Recent weeks and months have brought with it the steady decline of my writing habits. I’ve thought periodically as to why that is the case and while there are many reasons why, getting back into the habit of daily writing activities is more important. The thing is, whether it be writing blog posts for here or building within the fictional worlds I’ve created, I need to be taking part in these activities every day. Yet I haven’t. Again. I fell off the wagon and haven’t even bothered to get up. Then I realized I needed an incentive.
The thing is, punishment is my go-to for dealing with the failings of my writing. Miss a day? Don’t like what I wrote? Pick another activity to avoid writing? Each of these results in my belittling myself, in allowing anxiety and fear to further justify its own existence. Of course, the pair of them will always be present. I simply need to tame them.
Lessons from The War of Art by Steven Pressfield still ring inside my head, but regardless of how much I want to, I cannot get the necessary actions underway to even start. Basically, I am failing to start to start. Ritual and habits remain elusive.

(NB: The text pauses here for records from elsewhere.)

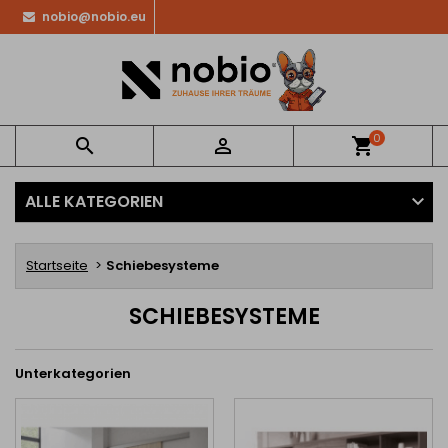
nobio@nobio.eu
0


shopping_cart
ALLE KATEGORIEN
Startseite
Schiebesysteme
SCHIEBESYSTEME
Unterkategorien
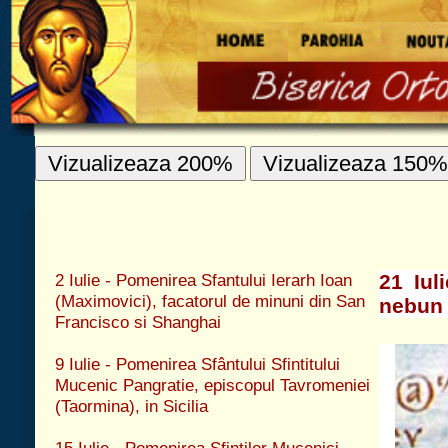
Vizualizeaza 200%
Vizualizeaza 150%
Vizualizeaza 100%
EDITORIAL
2 Iulie - Pomenirea Sfantului Ierarh Ioan
21 Iulie - Pomenirea Preacuviosi
(Maximovici), facatorul de minuni din San
nebun pentru Hristos, si Ioan împr
Francisco si Shanghai
9 Iulie - Pomenirea Sfântului Sfintitului
Mucenic Pangratie, episcopul Tavromeniei
(Taormina), in Sicilia
15 Iulie - Pomenirea Sfintilor Mucenici
Chiric si Iulita
20 Iulie - Pomenirea suirii la cer cea de foc
purtatoare a Sfântului, Maritului Prooroc
Ilie Tesviteanu (20 Iulie)
21 Iulie - Pomenirea Preacuviosilor
Parintilor nostri Simeon si pomenirea
Sfântului Prooroc Iezechiel
28 Iulie - Pomenirea Cuvioasei Maicii
noastre Irina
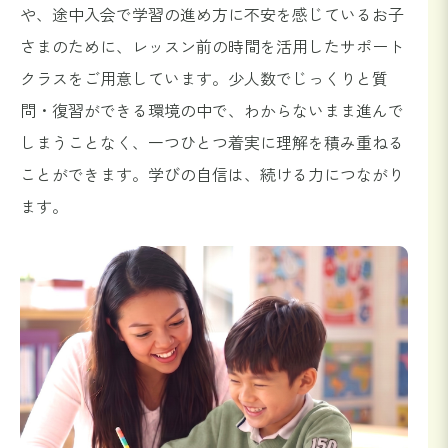
や、途中入会で学習の進め方に不安を感じているお子
さまのために、レッスン前の時間を活用したサポート
クラスをご用意しています。少人数でじっくりと質
問・復習ができる環境の中で、わからないまま進んで
しまうことなく、一つひとつ着実に理解を積み重ねる
ことができます。学びの自信は、続ける力につながり
ます。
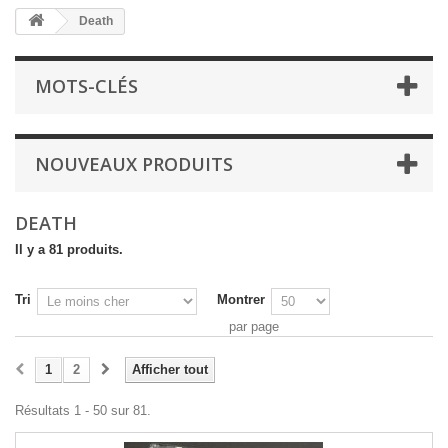
Death
MOTS-CLÉS
NOUVEAUX PRODUITS
DEATH
Il y a 81 produits.
Tri
Montrer
par page
1
2
Afficher tout
Résultats 1 - 50 sur 81.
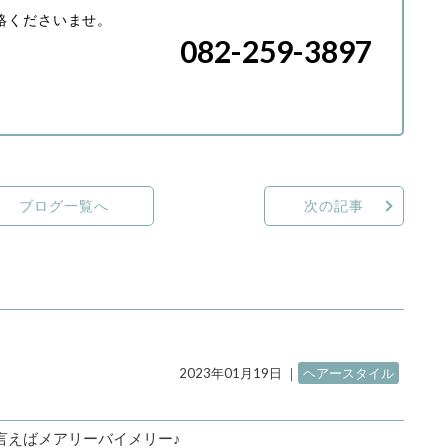
絡くださいませ。
082-259-3897
ブログ一覧へ
次の記事
2023年01月19日
｜
ヘアースタイル
言えばメアリーバイメリー♪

I remembered something else, though. There’s this thing called reward. (Well, in fairness there were a couple of articles by people like Nir Eyal that reminded me…) Rather than punish myself continually for my writing transgressions, why not reward myself for getting things right? Forgo the punishments altogether and focus only on the rewards — will this work?
Well, punishment hasn’t worked. If anything, punishment has only deepened the hole in which I found myself. It compels me to dig deeper rather than climb out. That’s a problem. And when digging a hole, the best advice one can get is to stop fucking digging.
At one time I did try the reward thing. I held for a period of time that I could play video games, but only after hitting a word count. This wasn’t as effective as I’d like because I am not always interested in playing video games. I need something better, something more able to encourage me to write. The problem now is what that is.
I’ll have to think about this for the next few days. I want to make it something that will really work — like getting to have a beer at the end of the day if I write (but of course not something that encourages alcoholism or something similar). Or maybe I get to celebrate once a week if I get all the prior week’s work done. Who knows? Again, I’ll have to think about it and then experiment to see what works.
Either way, it is time I break the cycle of allowing fear and anxiety to get their way in punishing me for when I don’t get what I want done. It’s time to change for the better.